Some websites and applications employ security mechanisms that intentionally limit what can be captured via the Chrome DevTools Protocol (CDP):
Google Docs and similar web-based document editors use:
- Canvas-based rendering instead of standard DOM text elements
- Content Security Policies (CSP) that restrict access to the actual document content
- Custom rendering engines that don't expose content in the standard DOM
When capturing these sites, you'll typically see the UI framework but minimal or no actual document content. This is expected behavior and is part of these applications' security design.

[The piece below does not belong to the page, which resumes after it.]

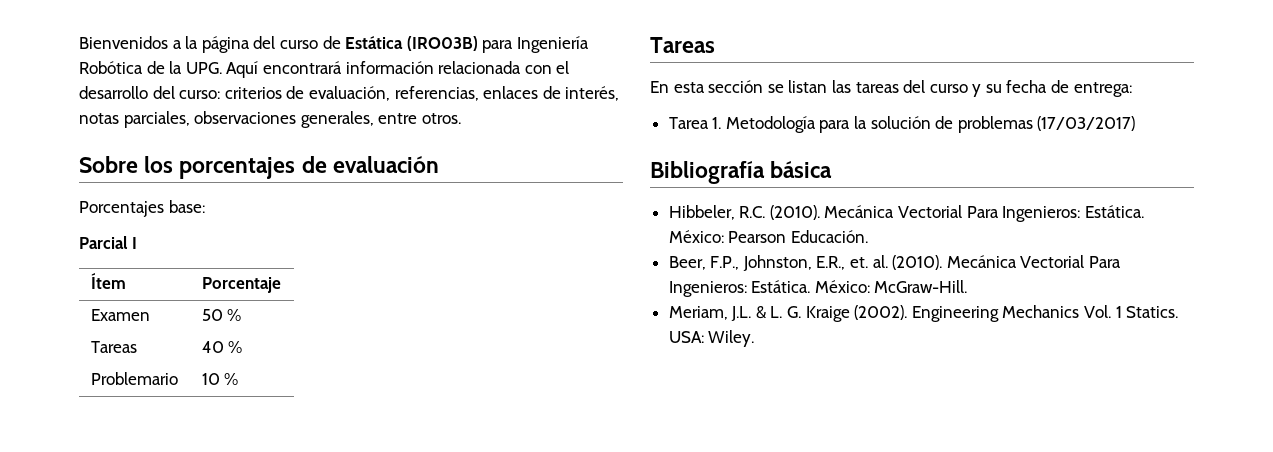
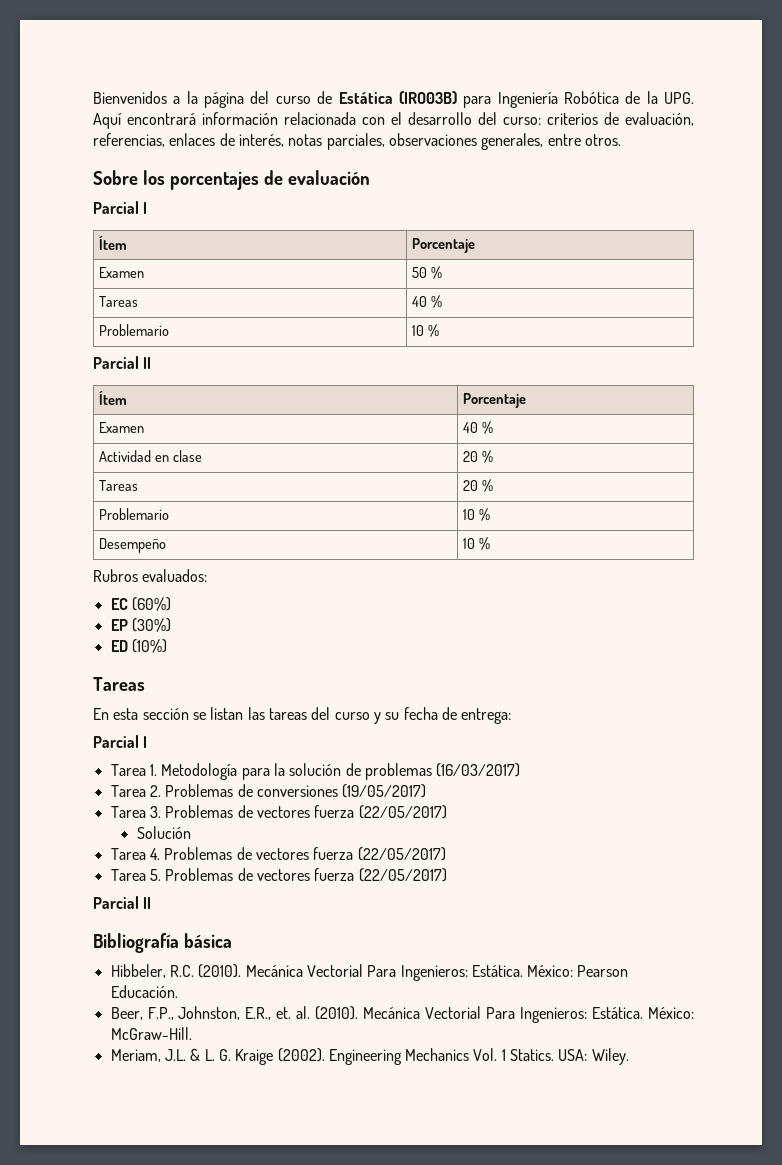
[79,200,205,217] // Porcentajes base: -> (370, 177) none
(239, 379) none -> [93,356,152,369] [99,391,128,405] [463,393,527,408] [99,422,145,433] [463,421,494,434] [99,450,203,462] [463,450,494,463] [99,480,139,491] [463,479,494,492] [99,508,170,520] [463,508,491,521] [99,538,167,553] [463,537,491,550] [93,569,208,582] [110,597,171,611] [110,618,171,632] [110,639,167,653] // Parcial II // Ítem | Porcentaje // Examen | 40 % // Actividad en clase | 20 % // Tareas | 20 % // Problemario | 10 % // Desempeño | 10 % // Rubros evaluados: // EC (60%) // EP (30%) // ED (10%)
(1132, 89) none -> [93,735,148,748] // Parcial I
[1037,116,1136,131] (17/03/2017) -> [436,763,521,777] [110,784,427,798] [110,805,447,819] [136,826,191,839] [110,847,446,861] [110,868,447,882] [93,896,152,909] (16/03/2017) // Tarea 2. Problemas de conversiones (19/05/2017) // Tarea 3. Problemas de vectores fuerza (22/05/2017) // Solución // Tarea 4. Problemas de vectores fuerza (22/05/2017) // Tarea 5. Problemas de vectores fuerza (22/05/2017) // Parcial II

Financial websites often implement:
- Anti-scraping technologies
- Dynamic content obfuscation
- Strict Content Security Policies
- Input field masking
From a technical perspective, these limitations exist because:
- Canvas Rendering: Content rendered to HTML5 canvas elements isn't accessible via the DOM tree
- Shadow DOM Isolation: Components using Shadow DOM may not expose their internal structure
- iframes with Different Origins: Content in cross-origin iframes is protected due to same-origin policy
- JavaScript Obfuscation: Some sites dynamically generate and transform content via obfuscated JavaScript
- Browser Security Features: Browsers intentionally limit what information is exposed via debugging interfaces
These limitations are privacy and security features, not bugs in Captr's capture mechanism.